= Laserface =

2017–2020 concert tour by Gareth Emery

Laserface logo

Laserface was a concert series by British DJ and producer Gareth Emery, billed as "the world’s greatest laser show," and known for its groundbreaking performances of lasers synchronized with electronic dance music (EDM). The show debuted in 2017 and ran until 2020, with performances in North America and Europe. Laserface was praised for its innovative visuals, establishing itself as one of the most ambitious laser shows in the EDM scene.

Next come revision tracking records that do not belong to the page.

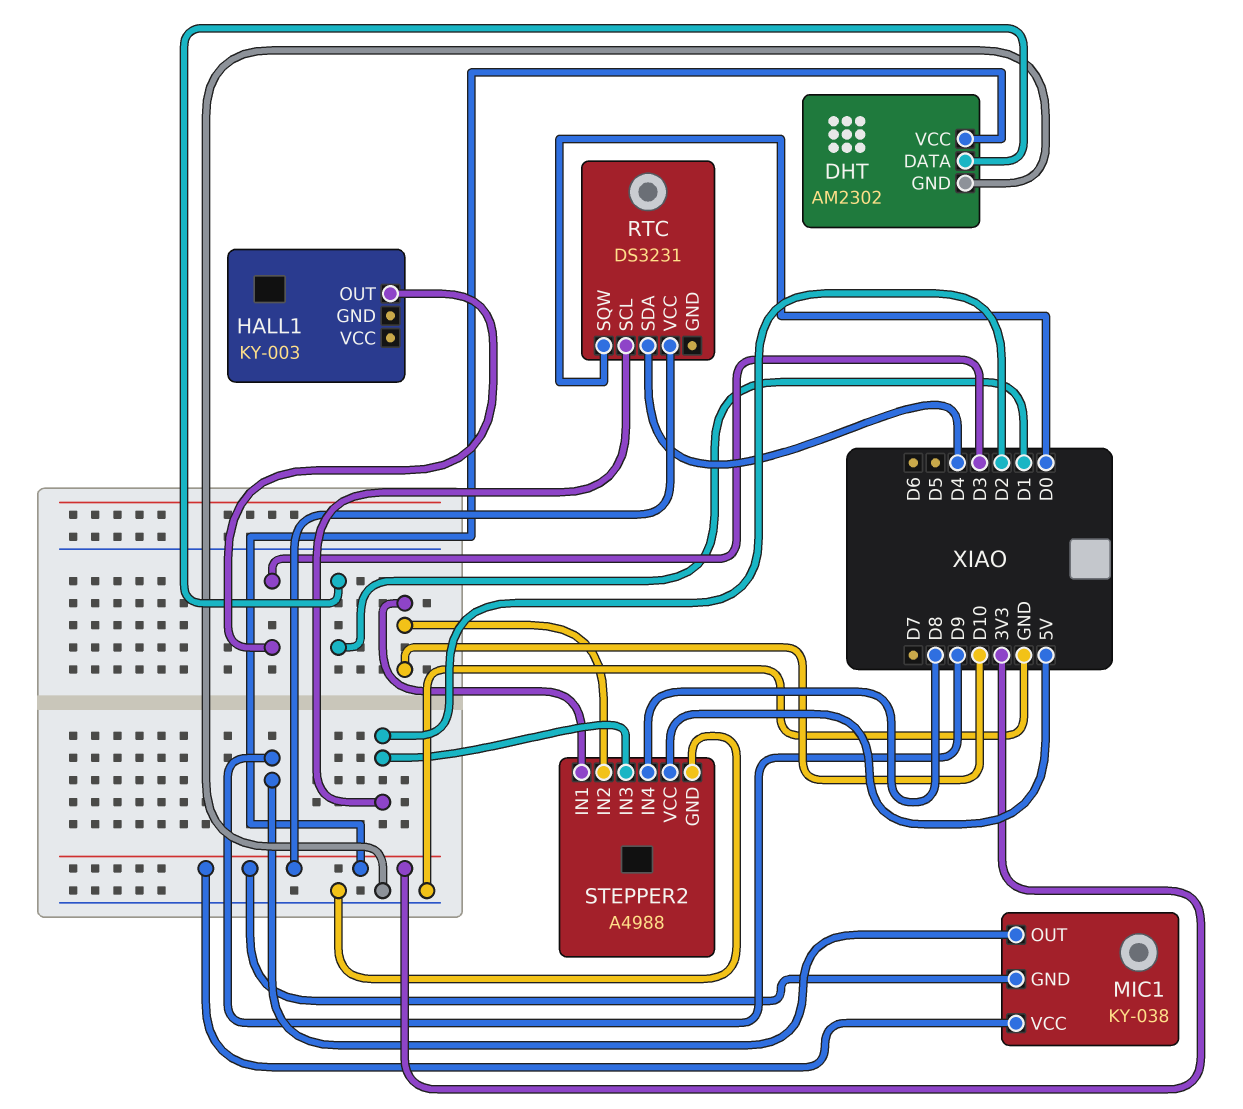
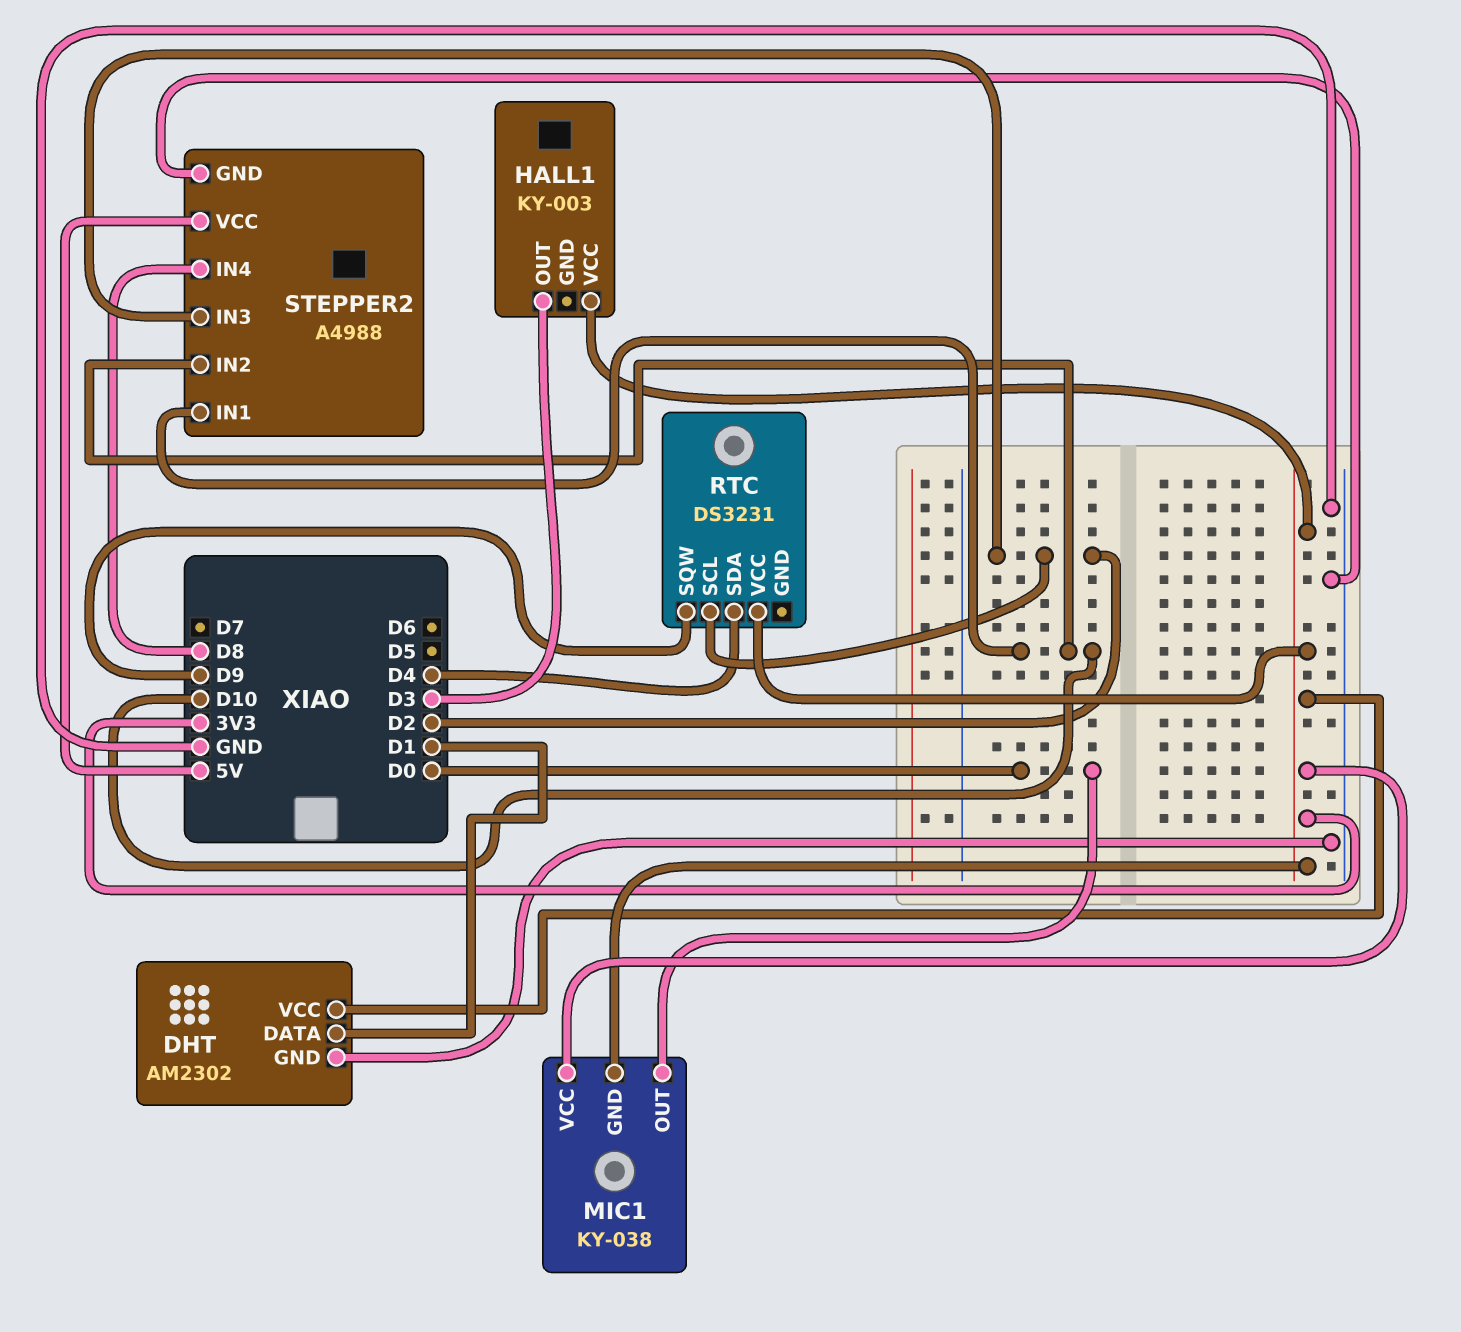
HALL1 pin VCC: none -> 3V3
MIC1 pin OUT: D9 -> D0
RTC pin SQW: D0 -> D9

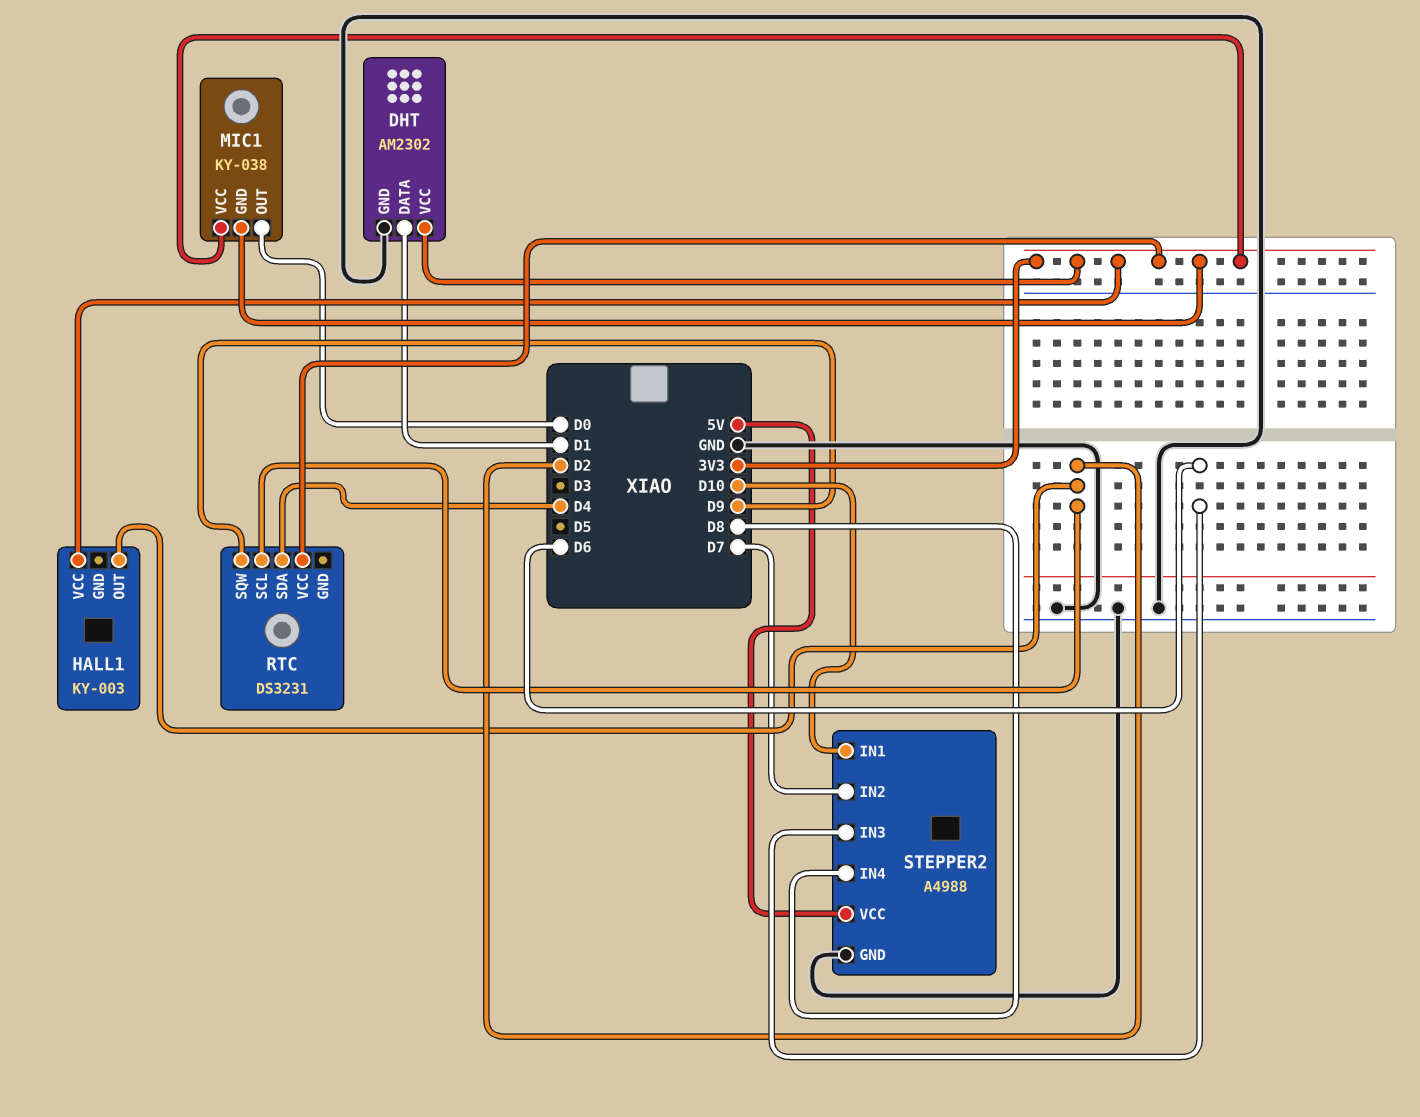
HALL1 pin OUT: D3 -> D2
STEPPER2 pin IN2: D10 -> D7
STEPPER2 pin IN3: D2 -> D6

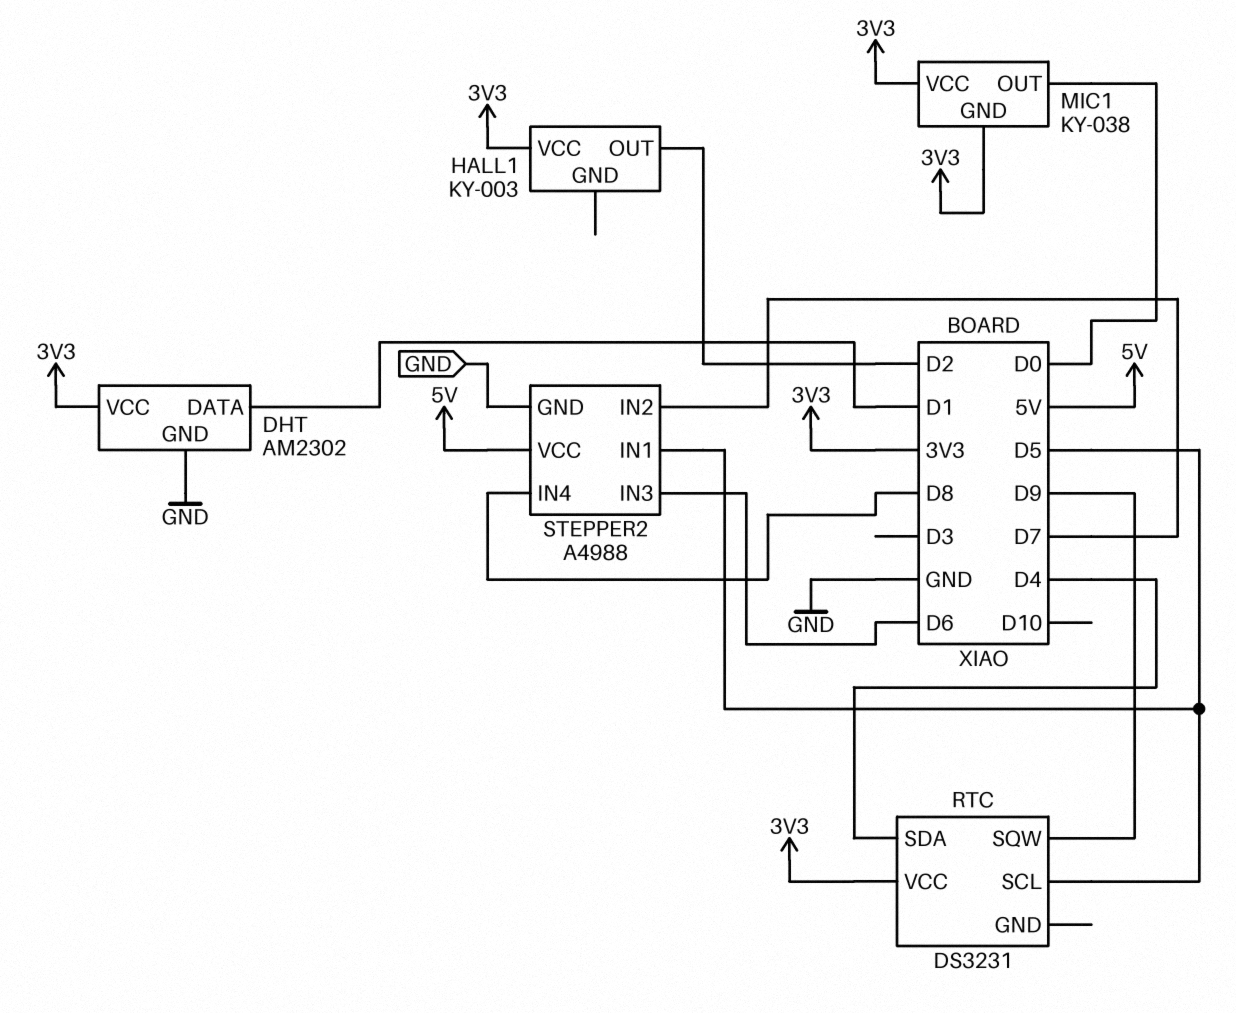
RTC pin SCL: D2 -> D5
STEPPER2 pin IN1: D10 -> D5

== Concept and production ==
Laserface was developed as a collaboration between Gareth Emery and laser designer Anthony Garcia. The show synchronized hundreds of high-powered lasers with Emery’s live DJ sets. Garcia, a specialist in laser programming, designed and choreographed the laser sequences to match the structure and dynamics of the music.

Unlike EDM productions that use LED screens, pyrotechnics, and automated stage lighting, Laserface relied primarily on laser technology for its visual component. Each Laserface show was configured based on the venue’s dimensions and sightlines. Garcia and his team determined laser placements to ensure even coverage and clear visibility. The show used predefined laser movements and color changes to complement shifts in Emery’s set.

The technical execution involved detailed pre-programming, with each track in Emery’s set linked to specific laser cues. Operators could make live adjustments in response to audience reactions and real-time performance dynamics, allowing for flexibility while maintaining synchronization.

== Tour and performances ==
Laserface debuted in 2017 with a sold-out show in New York City. The success of the event led to multiple performances in major cities, including Miami, Vancouver, New York, and overseas in Ibiza, Spain. Several of the performances were recorded and later released on YouTube.

| Date | Location | Venue |
|---|---|---|
| November 18, 2017 | New York, NY | Terminal 5 |
| March 17, 2018 | San Francisco, CA | Bill Graham Civic Auditorium |
| September 22, 2018 | Vancouver, Canada | PNE Forum |
| October 5, 2018 | Las Vegas, NV | Pearl Concert Theater |
| November 24, 2018 | San Bernardino, CA | NOS Events Center |
| March 29, 2019 | Miami, FL | Mana Wynwood |
| April 6, 2019 | Seattle, WA | WaMu Theater |
| May 31, 2019 | New York, NY | Brooklyn Mirage |
| September 8, 2019 | Ibiza, Spain | Amnesia |
| October 26, 2019 | Minneapolis, MN | The Armory |
| March 21, 2020 | Miami, FL | Bayfront Park (Ultra Music Festival 2020) (Canceled) |
| December 17, 2020 | Anaheim, CA | City National Grove (Drive-In OC) |
| December 18, 2020 | Anaheim, CA | City National Grove (Drive-In OC) |
| December 19, 2020 | Anaheim, CA | City National Grove (Drive-In OC) |
| December 20, 2020 | Anaheim, CA | City National Grove (Drive-In OC) |

== Reception ==
Laserface was met with widespread acclaim from both fans and industry professionals. Critics praised the show for its technical sophistication and its ability to elevate the concert experience beyond a standard DJ set. The combination of Emery’s melodic trance music with Garcia’s laser artistry was often described as “awe-inspiring” and “revolutionary” within the electronic music scene. Fans particularly appreciated the level of synchronization between the music and the visuals, which many considered unparalleled in EDM event production.

== Legacy and influence ==
Laserface influenced the evolution of live EDM visuals by redefining large-scale laser production. The show’s use of over 100 lasers at venues like the Bill Graham Civic Auditorium in San Francisco set a new benchmark for synchronizing lasers with electronic music performances. This level of precision and scale shaped subsequent EDM stage designs, demonstrating the potential of laser-centric visual experiences.

Building on the technical innovations from Laserface, Gareth Emery continues to develop new show concepts. His LSR/CITY project integrates laser technology with immersive performance elements, advancing audiovisual concert experiences.